> Task description
The expected output is the full data, repeated exactly, without pictures.

> Supplied records
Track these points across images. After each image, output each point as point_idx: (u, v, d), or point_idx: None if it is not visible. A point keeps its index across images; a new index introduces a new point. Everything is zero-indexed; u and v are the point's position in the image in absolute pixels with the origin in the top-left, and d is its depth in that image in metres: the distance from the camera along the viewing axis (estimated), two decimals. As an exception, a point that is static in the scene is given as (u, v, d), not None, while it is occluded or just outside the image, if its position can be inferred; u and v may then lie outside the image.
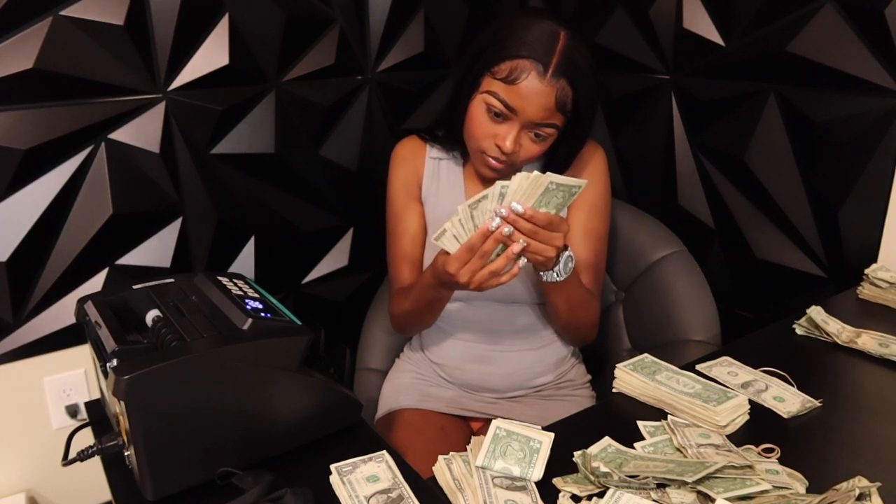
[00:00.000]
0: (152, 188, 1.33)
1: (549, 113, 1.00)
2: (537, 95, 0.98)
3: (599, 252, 1.16)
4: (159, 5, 1.25)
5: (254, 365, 0.77)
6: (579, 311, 1.10)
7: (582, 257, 1.13)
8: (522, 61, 0.98)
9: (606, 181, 1.16)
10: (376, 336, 1.43)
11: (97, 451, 0.80)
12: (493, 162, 1.05)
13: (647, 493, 0.69)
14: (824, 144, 1.25)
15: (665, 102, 1.52)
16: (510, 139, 1.01)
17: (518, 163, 1.05)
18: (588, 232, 1.14)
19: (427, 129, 1.20)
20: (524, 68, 0.97)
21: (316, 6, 1.43)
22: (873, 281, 1.16)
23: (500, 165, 1.05)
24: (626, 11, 1.56)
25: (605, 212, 1.16)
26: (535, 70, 0.97)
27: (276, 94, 1.43)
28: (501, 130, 1.02)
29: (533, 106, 0.98)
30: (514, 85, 0.98)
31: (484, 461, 0.74)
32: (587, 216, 1.14)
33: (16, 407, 1.33)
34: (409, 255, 1.19)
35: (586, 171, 1.14)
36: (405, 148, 1.21)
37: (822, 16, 1.21)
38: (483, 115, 1.03)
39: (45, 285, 1.27)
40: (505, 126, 1.02)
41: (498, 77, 1.00)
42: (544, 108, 0.99)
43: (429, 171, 1.19)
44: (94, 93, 1.22)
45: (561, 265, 0.98)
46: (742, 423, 0.84)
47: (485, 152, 1.05)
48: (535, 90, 0.98)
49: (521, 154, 1.04)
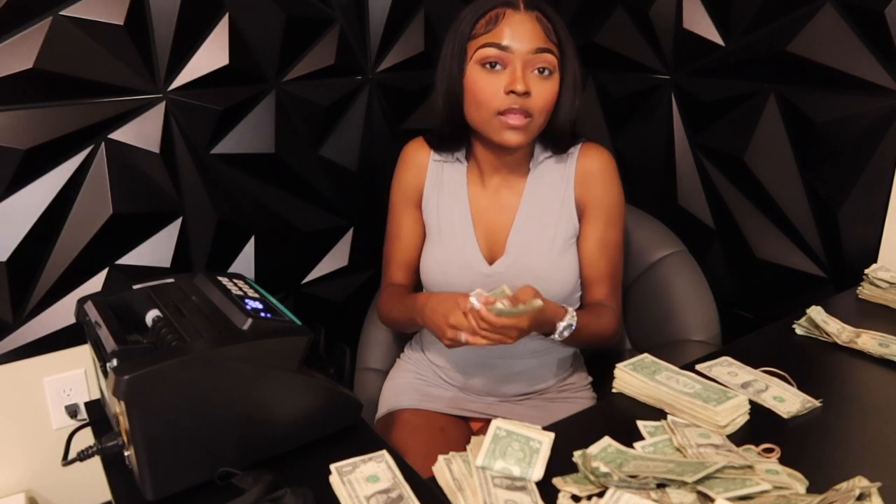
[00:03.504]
0: (152, 188, 1.33)
1: (540, 39, 1.02)
2: (521, 25, 1.01)
3: (616, 262, 1.15)
4: (159, 5, 1.25)
5: (254, 365, 0.77)
6: (591, 341, 1.11)
7: (598, 269, 1.13)
8: (494, 10, 1.03)
9: (620, 189, 1.15)
10: (376, 336, 1.42)
11: (97, 451, 0.80)
12: (512, 119, 1.02)
13: (647, 493, 0.69)
14: (824, 144, 1.25)
15: (665, 102, 1.52)
16: (518, 78, 1.01)
17: (536, 114, 1.03)
18: (604, 244, 1.13)
19: (433, 132, 1.20)
20: (498, 13, 1.03)
21: (316, 6, 1.43)
22: (873, 281, 1.16)
23: (521, 121, 1.02)
24: (626, 11, 1.56)
25: (621, 221, 1.15)
26: (508, 8, 1.03)
27: (276, 94, 1.43)
28: (506, 78, 1.02)
29: (523, 34, 1.01)
30: (497, 27, 1.02)
31: (484, 461, 0.74)
32: (603, 228, 1.13)
33: (16, 407, 1.33)
34: (398, 257, 1.22)
35: (598, 180, 1.12)
36: (410, 151, 1.21)
37: (822, 16, 1.21)
38: (482, 75, 1.03)
39: (45, 285, 1.27)
40: (507, 72, 1.02)
41: (480, 33, 1.03)
42: (533, 35, 1.01)
43: (431, 173, 1.19)
44: (94, 93, 1.22)
45: (556, 334, 1.02)
46: (742, 423, 0.84)
47: (499, 112, 1.03)
48: (517, 21, 1.02)
49: (535, 99, 1.02)
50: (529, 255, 1.11)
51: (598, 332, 1.10)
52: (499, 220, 1.14)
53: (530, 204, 1.13)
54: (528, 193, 1.13)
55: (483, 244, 1.14)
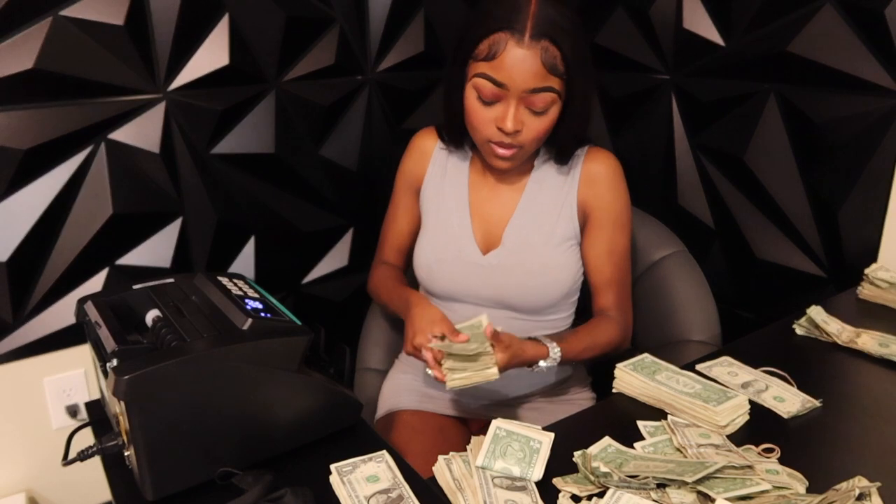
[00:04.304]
0: (152, 188, 1.33)
1: (539, 77, 0.96)
2: (521, 62, 0.95)
3: (623, 268, 1.15)
4: (159, 5, 1.25)
5: (254, 365, 0.77)
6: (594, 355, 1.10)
7: (605, 275, 1.13)
8: (497, 34, 0.96)
9: (627, 196, 1.14)
10: (376, 336, 1.42)
11: (97, 451, 0.80)
12: (501, 150, 1.03)
13: (647, 493, 0.69)
14: (824, 144, 1.25)
15: (665, 102, 1.52)
16: (509, 117, 0.98)
17: (527, 144, 1.03)
18: (611, 251, 1.12)
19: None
20: (500, 40, 0.96)
21: (316, 6, 1.43)
22: (873, 281, 1.16)
23: (509, 152, 1.03)
24: (626, 11, 1.56)
25: (628, 227, 1.15)
26: (511, 39, 0.95)
27: (276, 94, 1.43)
28: (499, 111, 1.00)
29: (520, 74, 0.96)
30: (496, 59, 0.96)
31: (484, 461, 0.74)
32: (611, 234, 1.12)
33: (16, 407, 1.33)
34: (391, 239, 1.26)
35: (606, 186, 1.11)
36: (418, 138, 1.22)
37: (822, 16, 1.21)
38: (476, 103, 1.01)
39: (45, 285, 1.27)
40: (500, 106, 1.00)
41: (480, 58, 0.98)
42: (532, 73, 0.96)
43: (435, 161, 1.19)
44: (94, 93, 1.22)
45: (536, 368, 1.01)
46: (742, 423, 0.84)
47: (490, 140, 1.03)
48: (517, 58, 0.95)
49: (525, 134, 1.01)
50: (524, 249, 1.11)
51: (597, 347, 1.09)
52: (497, 212, 1.14)
53: (531, 200, 1.13)
54: (530, 190, 1.13)
55: (478, 234, 1.14)
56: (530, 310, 1.12)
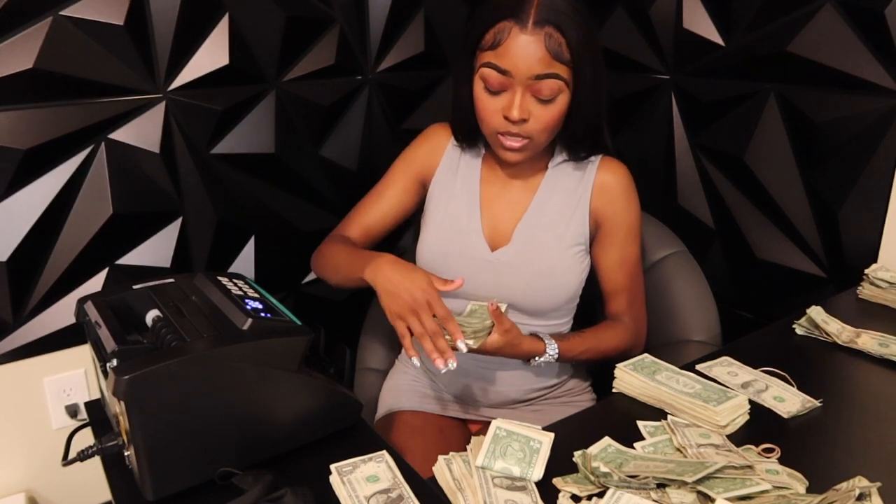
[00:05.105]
0: (152, 188, 1.33)
1: (543, 63, 0.96)
2: (525, 48, 0.95)
3: (635, 275, 1.15)
4: (159, 5, 1.25)
5: (254, 365, 0.77)
6: (600, 357, 1.11)
7: (616, 283, 1.14)
8: (501, 23, 0.97)
9: (638, 206, 1.15)
10: (376, 336, 1.42)
11: (97, 451, 0.80)
12: (509, 141, 1.02)
13: (647, 493, 0.69)
14: (824, 144, 1.25)
15: (665, 102, 1.52)
16: (515, 105, 0.98)
17: (536, 136, 1.02)
18: (623, 260, 1.13)
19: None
20: (504, 28, 0.96)
21: (316, 6, 1.43)
22: (873, 281, 1.16)
23: (517, 143, 1.02)
24: (626, 11, 1.56)
25: (639, 236, 1.16)
26: (515, 26, 0.96)
27: (276, 94, 1.43)
28: (505, 101, 1.00)
29: (524, 60, 0.96)
30: (501, 47, 0.97)
31: (484, 461, 0.74)
32: (623, 244, 1.13)
33: (16, 407, 1.33)
34: (364, 217, 1.21)
35: (619, 198, 1.12)
36: (433, 130, 1.21)
37: (822, 16, 1.21)
38: (483, 94, 1.02)
39: (45, 285, 1.27)
40: (507, 94, 1.00)
41: (486, 48, 0.99)
42: (536, 59, 0.96)
43: (448, 157, 1.18)
44: (94, 93, 1.22)
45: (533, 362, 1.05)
46: (742, 423, 0.84)
47: (498, 131, 1.03)
48: (521, 44, 0.95)
49: (533, 124, 1.00)
50: (533, 248, 1.10)
51: (602, 350, 1.10)
52: (508, 210, 1.13)
53: (544, 200, 1.12)
54: (543, 190, 1.12)
55: (487, 230, 1.13)
56: (533, 310, 1.12)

> Result for this exercise
Track these points across images. After each image, output each point as point_idx: (u, v, d), or point_idx: None if it is not visible. A point keeps its index across images; a new index introduces a new point. Everything is zero-indexed; u and v are the point's position in the image in absolute pixels with the origin in the top-left, and d is its depth in that image in metres: the distance from the camera along the viewing axis (estimated), two decimals. As an exception, a point that is static in the scene is given as (u, v, d), not None, while it is occluded or just outside the image, if its position can be inferred; u and v may then lie outside the image.
[00:00.000]
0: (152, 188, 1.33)
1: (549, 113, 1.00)
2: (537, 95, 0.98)
3: (599, 252, 1.16)
4: (159, 5, 1.25)
5: (254, 365, 0.77)
6: (579, 311, 1.10)
7: (582, 257, 1.13)
8: (522, 61, 0.98)
9: (606, 181, 1.16)
10: (376, 336, 1.43)
11: (97, 451, 0.80)
12: (493, 162, 1.05)
13: (647, 493, 0.69)
14: (824, 144, 1.25)
15: (665, 102, 1.52)
16: (510, 139, 1.01)
17: (518, 163, 1.05)
18: (588, 232, 1.14)
19: (427, 129, 1.20)
20: (524, 68, 0.97)
21: (316, 6, 1.43)
22: (873, 281, 1.16)
23: (500, 165, 1.05)
24: (626, 11, 1.56)
25: (605, 212, 1.16)
26: (535, 70, 0.97)
27: (276, 94, 1.43)
28: (501, 130, 1.02)
29: (533, 106, 0.98)
30: (514, 85, 0.98)
31: (484, 461, 0.74)
32: (587, 216, 1.14)
33: (16, 407, 1.33)
34: (409, 255, 1.19)
35: (586, 171, 1.14)
36: (405, 148, 1.21)
37: (822, 16, 1.21)
38: (483, 115, 1.03)
39: (45, 285, 1.27)
40: (505, 126, 1.02)
41: (498, 77, 1.00)
42: (544, 108, 0.99)
43: (429, 171, 1.19)
44: (94, 93, 1.22)
45: (561, 265, 0.98)
46: (742, 423, 0.84)
47: (485, 152, 1.05)
48: (535, 90, 0.98)
49: (521, 154, 1.04)
[00:03.504]
0: (152, 188, 1.33)
1: (540, 39, 1.02)
2: (521, 25, 1.01)
3: (616, 262, 1.15)
4: (159, 5, 1.25)
5: (254, 365, 0.77)
6: (591, 341, 1.11)
7: (598, 269, 1.13)
8: (494, 10, 1.03)
9: (620, 189, 1.15)
10: (376, 336, 1.42)
11: (97, 451, 0.80)
12: (512, 119, 1.02)
13: (647, 493, 0.69)
14: (824, 144, 1.25)
15: (665, 102, 1.52)
16: (518, 78, 1.01)
17: (536, 114, 1.03)
18: (604, 244, 1.13)
19: (433, 132, 1.20)
20: (498, 13, 1.03)
21: (316, 6, 1.43)
22: (873, 281, 1.16)
23: (521, 121, 1.02)
24: (626, 11, 1.56)
25: (621, 221, 1.15)
26: (508, 8, 1.03)
27: (276, 94, 1.43)
28: (506, 78, 1.02)
29: (523, 34, 1.01)
30: (497, 27, 1.02)
31: (484, 461, 0.74)
32: (603, 228, 1.13)
33: (16, 407, 1.33)
34: (398, 257, 1.22)
35: (598, 180, 1.12)
36: (410, 151, 1.21)
37: (822, 16, 1.21)
38: (482, 75, 1.03)
39: (45, 285, 1.27)
40: (507, 72, 1.02)
41: (480, 33, 1.03)
42: (533, 35, 1.01)
43: (431, 173, 1.19)
44: (94, 93, 1.22)
45: (556, 334, 1.02)
46: (742, 423, 0.84)
47: (499, 112, 1.03)
48: (517, 21, 1.02)
49: (535, 99, 1.02)
50: (529, 255, 1.11)
51: (598, 332, 1.10)
52: (499, 220, 1.14)
53: (530, 204, 1.13)
54: (528, 193, 1.13)
55: (483, 244, 1.14)
[00:04.304]
0: (152, 188, 1.33)
1: (539, 77, 0.96)
2: (521, 62, 0.95)
3: (623, 268, 1.15)
4: (159, 5, 1.25)
5: (254, 365, 0.77)
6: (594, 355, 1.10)
7: (605, 275, 1.13)
8: (497, 34, 0.96)
9: (627, 196, 1.14)
10: (376, 336, 1.42)
11: (97, 451, 0.80)
12: (501, 150, 1.03)
13: (647, 493, 0.69)
14: (824, 144, 1.25)
15: (665, 102, 1.52)
16: (509, 117, 0.98)
17: (527, 144, 1.03)
18: (611, 251, 1.12)
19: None
20: (500, 40, 0.96)
21: (316, 6, 1.43)
22: (873, 281, 1.16)
23: (509, 152, 1.03)
24: (626, 11, 1.56)
25: (628, 227, 1.15)
26: (511, 39, 0.95)
27: (276, 94, 1.43)
28: (499, 111, 1.00)
29: (520, 74, 0.96)
30: (496, 59, 0.96)
31: (484, 461, 0.74)
32: (611, 234, 1.12)
33: (16, 407, 1.33)
34: (391, 239, 1.26)
35: (606, 186, 1.11)
36: (418, 138, 1.22)
37: (822, 16, 1.21)
38: (476, 103, 1.01)
39: (45, 285, 1.27)
40: (500, 106, 1.00)
41: (480, 58, 0.98)
42: (532, 73, 0.96)
43: (435, 161, 1.19)
44: (94, 93, 1.22)
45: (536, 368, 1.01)
46: (742, 423, 0.84)
47: (490, 140, 1.03)
48: (517, 58, 0.95)
49: (525, 134, 1.01)
50: (524, 249, 1.11)
51: (597, 347, 1.09)
52: (497, 212, 1.14)
53: (531, 200, 1.13)
54: (530, 190, 1.13)
55: (478, 234, 1.14)
56: (530, 310, 1.12)
[00:05.105]
0: (152, 188, 1.33)
1: (543, 63, 0.96)
2: (525, 48, 0.95)
3: (635, 275, 1.15)
4: (159, 5, 1.25)
5: (254, 365, 0.77)
6: (600, 357, 1.11)
7: (616, 283, 1.14)
8: (501, 23, 0.97)
9: (638, 206, 1.15)
10: (376, 336, 1.42)
11: (97, 451, 0.80)
12: (509, 141, 1.02)
13: (647, 493, 0.69)
14: (824, 144, 1.25)
15: (665, 102, 1.52)
16: (515, 105, 0.98)
17: (536, 136, 1.02)
18: (623, 260, 1.13)
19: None
20: (504, 28, 0.96)
21: (316, 6, 1.43)
22: (873, 281, 1.16)
23: (517, 143, 1.02)
24: (626, 11, 1.56)
25: (639, 236, 1.16)
26: (515, 26, 0.96)
27: (276, 94, 1.43)
28: (505, 101, 1.00)
29: (524, 60, 0.96)
30: (501, 47, 0.97)
31: (484, 461, 0.74)
32: (623, 244, 1.13)
33: (16, 407, 1.33)
34: (364, 217, 1.21)
35: (619, 198, 1.12)
36: (433, 130, 1.21)
37: (822, 16, 1.21)
38: (483, 94, 1.02)
39: (45, 285, 1.27)
40: (507, 94, 1.00)
41: (486, 48, 0.99)
42: (536, 59, 0.96)
43: (448, 157, 1.18)
44: (94, 93, 1.22)
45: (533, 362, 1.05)
46: (742, 423, 0.84)
47: (498, 131, 1.03)
48: (521, 44, 0.95)
49: (533, 124, 1.00)
50: (533, 248, 1.10)
51: (602, 350, 1.10)
52: (508, 210, 1.13)
53: (544, 200, 1.12)
54: (543, 190, 1.12)
55: (487, 230, 1.13)
56: (533, 310, 1.12)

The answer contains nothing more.